- Work request 1 -
In the laptop upgrade post, what did the writer conclude was behind the 2013 MBP's lag?
- Work request 2 -
From the laptop upgrade post, extract the passage from "That said, I" up to and including "the CPU does.".
(Excerpt to read Opens)
That said, I recently upgraded to a new MBP because my 2013 MBP had gotten
really laggy for certain things, particularly the web (and the inspector,
etc.). This was weird, because on pure-compute tasks it still did pretty okay.
But basic sites like Twitter were visibly laggy, and the Chrome debugger was
like mud.

I did some research and ended up concluding that it came down to the
integrated GPU. The processor itself was still significantly faster than a
brand-new Air, based on benchmarks, but integrated GPUs have made huge strides
in the past 5 years (and web pages have gotten significantly heavier) and I
guess that has a more noticeable impact on basic tasks than the CPU does.

Anyway. If you're only doing the occasional, light web dev then I would guess
you'll be fine. It'll be noticeably slower than your 2017 MBP, but probably
still passable.
(Excerpt to read Closes)
(Dataset entries Opens)
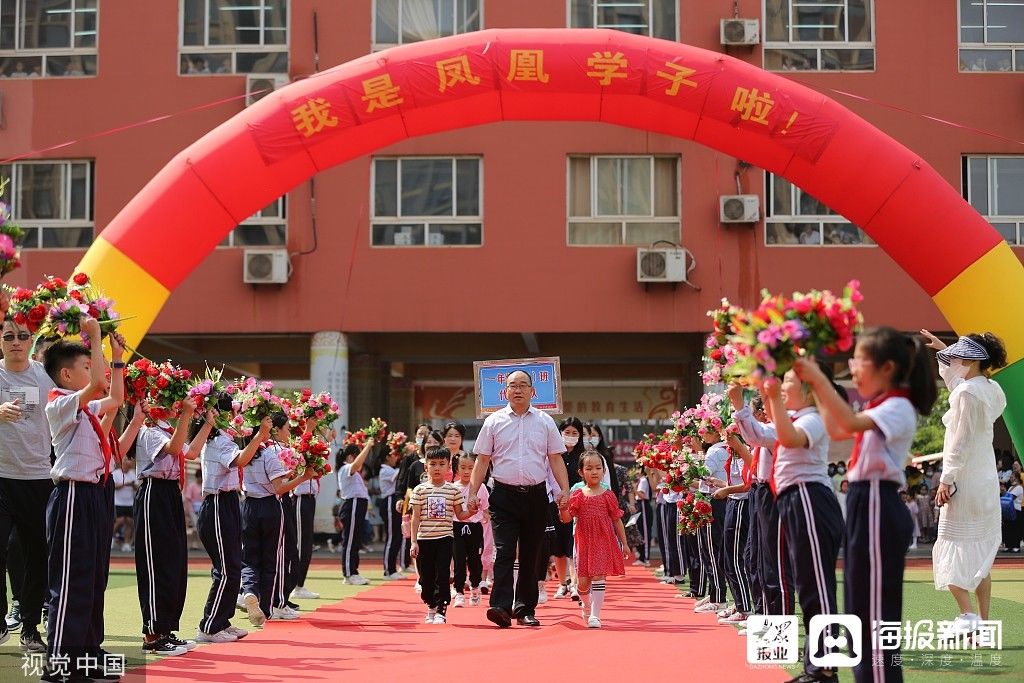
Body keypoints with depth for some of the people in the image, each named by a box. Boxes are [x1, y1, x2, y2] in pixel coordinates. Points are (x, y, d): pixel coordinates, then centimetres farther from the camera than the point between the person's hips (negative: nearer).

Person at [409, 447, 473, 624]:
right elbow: (416, 517, 2)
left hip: (444, 538, -1)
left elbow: (460, 515, 7)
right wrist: (414, 541, -2)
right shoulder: (420, 490, 1)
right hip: (424, 539, 1)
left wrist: (472, 511, -14)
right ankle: (431, 608, 27)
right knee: (426, 578, 8)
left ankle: (441, 611, -6)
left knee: (442, 577, -10)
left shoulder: (454, 490, 2)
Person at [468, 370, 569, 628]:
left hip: (536, 495, 2)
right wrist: (473, 493, -2)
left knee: (530, 554, 7)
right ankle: (501, 607, -20)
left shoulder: (545, 421, 7)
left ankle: (525, 609, 15)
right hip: (504, 495, -2)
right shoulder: (494, 421, 5)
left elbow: (556, 459, 7)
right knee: (504, 551, -13)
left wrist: (565, 490, -4)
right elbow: (482, 460, 5)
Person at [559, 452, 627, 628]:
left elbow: (617, 521, 8)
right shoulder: (577, 495, 3)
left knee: (598, 576, -11)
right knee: (583, 580, 3)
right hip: (583, 542, 1)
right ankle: (586, 605, 34)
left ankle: (595, 615, -7)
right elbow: (567, 518, -2)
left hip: (603, 542, -1)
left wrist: (624, 544, 9)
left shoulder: (608, 495, 2)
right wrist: (562, 508, -24)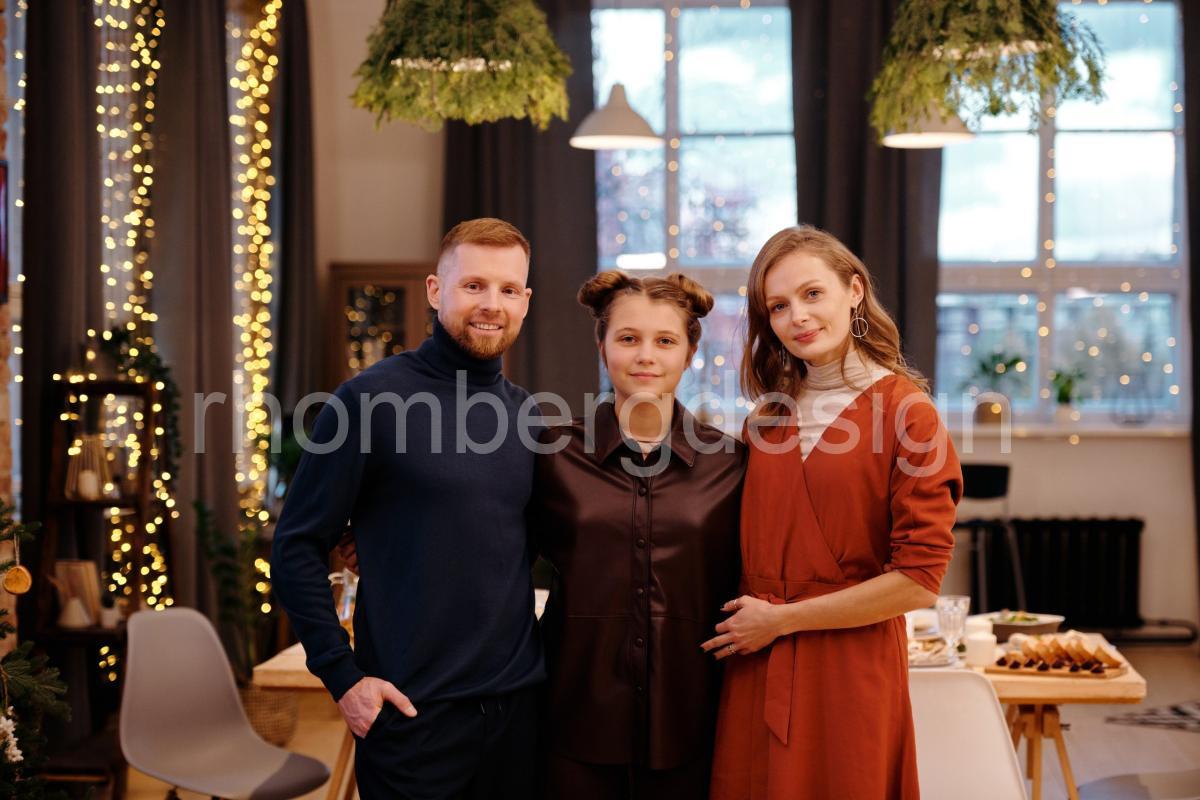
(Dataset entries Closes)
- Exercise result 1 -
The integrated GPU.

- Exercise result 2 -
That said, I recently upgraded to a new MBP because my 2013 MBP had gotten
really laggy for certain things, particularly the web (and the inspector,
etc.). This was weird, because on pure-compute tasks it still did pretty okay.
But basic sites like Twitter were visibly laggy, and the Chrome debugger was
like mud.

I did some research and ended up concluding that it came down to the
integrated GPU. The processor itself was still significantly faster than a
brand-new Air, based on benchmarks, but integrated GPUs have made huge strides
in the past 5 years (and web pages have gotten significantly heavier) and I
guess that has a more noticeable impact on basic tasks than the CPU does.